**Source extract:**
• • •

How Your Brain Works

Your brain is made of billions of tiny wires, called neurons. Every time you learn something new, your brain grows new neuron wires. That means every time you learn something new, you change the structure of your brain! But those neuron wires can only grow if they are connected to wires that already exist. New brain wires must literally “plug in” to existing brain wires for power.

In other words, the only way to learn something new is to “attach” the new information to something you already understand! Read that again. This is the foundation of learning; connecting old information to new information.

People sometimes argue claiming that “connections” are not required for learning. They claim that they have studied for tests –and often done well on them –but didn’t really understand anything they studied.

Can you relate to that situation? I certainly can because I did this for years…before I learned how to learn. I now understand that I was not actually learning…I was memorizing.

• • •

**Required actions:**
1. Using the passage on how the brain works, decide whether each statement agrees with it: (a) new neuron wires can grow without connecting to existing wires, (b) learning something new changes the structure of your brain, (c) some people claim that connections are not required for learning. Answer yes or no for each and quote the words from the passage that settle it.
2. According to the passage on how the brain works, what are the tiny wires that make up the brain called?
3. List every word or phrase that the passage on how the brain works places inside quotation marks.
You won't need the listing for any of this.

(Stored data entries)

• • •

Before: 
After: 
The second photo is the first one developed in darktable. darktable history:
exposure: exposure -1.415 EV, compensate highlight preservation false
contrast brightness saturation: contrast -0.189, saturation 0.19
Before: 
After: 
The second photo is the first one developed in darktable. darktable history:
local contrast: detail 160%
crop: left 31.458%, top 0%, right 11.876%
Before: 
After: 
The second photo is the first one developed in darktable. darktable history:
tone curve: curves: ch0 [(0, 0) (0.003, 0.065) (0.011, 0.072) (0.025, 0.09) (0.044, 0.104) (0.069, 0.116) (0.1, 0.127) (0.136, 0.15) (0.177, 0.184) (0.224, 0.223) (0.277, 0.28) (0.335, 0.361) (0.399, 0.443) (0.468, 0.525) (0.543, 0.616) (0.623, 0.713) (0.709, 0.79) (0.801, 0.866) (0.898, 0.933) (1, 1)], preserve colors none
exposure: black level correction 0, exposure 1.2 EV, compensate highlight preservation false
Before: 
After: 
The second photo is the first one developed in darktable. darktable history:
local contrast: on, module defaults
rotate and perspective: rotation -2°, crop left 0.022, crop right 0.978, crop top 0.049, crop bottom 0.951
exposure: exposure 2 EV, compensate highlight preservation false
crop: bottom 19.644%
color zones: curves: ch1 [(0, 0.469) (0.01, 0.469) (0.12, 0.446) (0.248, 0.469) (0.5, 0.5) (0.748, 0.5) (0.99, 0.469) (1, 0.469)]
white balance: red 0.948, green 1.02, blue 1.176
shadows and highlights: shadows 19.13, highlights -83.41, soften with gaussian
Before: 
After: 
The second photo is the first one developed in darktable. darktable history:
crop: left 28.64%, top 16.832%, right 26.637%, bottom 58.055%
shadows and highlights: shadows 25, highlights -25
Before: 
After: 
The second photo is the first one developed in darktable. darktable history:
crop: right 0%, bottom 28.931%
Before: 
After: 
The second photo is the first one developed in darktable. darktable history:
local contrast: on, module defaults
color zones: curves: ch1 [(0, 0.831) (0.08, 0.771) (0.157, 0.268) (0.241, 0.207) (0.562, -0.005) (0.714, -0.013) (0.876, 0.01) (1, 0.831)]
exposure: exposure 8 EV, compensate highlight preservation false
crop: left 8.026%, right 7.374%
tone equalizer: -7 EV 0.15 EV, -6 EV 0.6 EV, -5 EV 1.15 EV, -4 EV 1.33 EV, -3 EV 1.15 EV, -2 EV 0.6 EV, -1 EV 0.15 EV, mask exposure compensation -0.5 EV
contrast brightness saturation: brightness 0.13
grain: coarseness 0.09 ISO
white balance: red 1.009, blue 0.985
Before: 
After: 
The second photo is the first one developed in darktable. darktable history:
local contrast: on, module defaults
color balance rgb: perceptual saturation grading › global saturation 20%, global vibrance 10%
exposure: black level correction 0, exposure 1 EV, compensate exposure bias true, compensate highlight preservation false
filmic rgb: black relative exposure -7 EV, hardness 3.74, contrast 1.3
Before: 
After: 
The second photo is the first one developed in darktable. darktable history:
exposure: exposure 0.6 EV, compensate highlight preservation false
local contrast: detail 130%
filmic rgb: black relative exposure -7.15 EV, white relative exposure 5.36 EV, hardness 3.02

• • •

**Answers:**
1.
(a) No: "But those neuron wires can only grow if they are connected to wires that already exist."
(b) Yes: "That means every time you learn something new, you change the structure of your brain!"
(c) Yes: "People sometimes argue claiming that “connections” are not required for learning."

2. They are called neurons.

3.
- plug in
- attach
- connections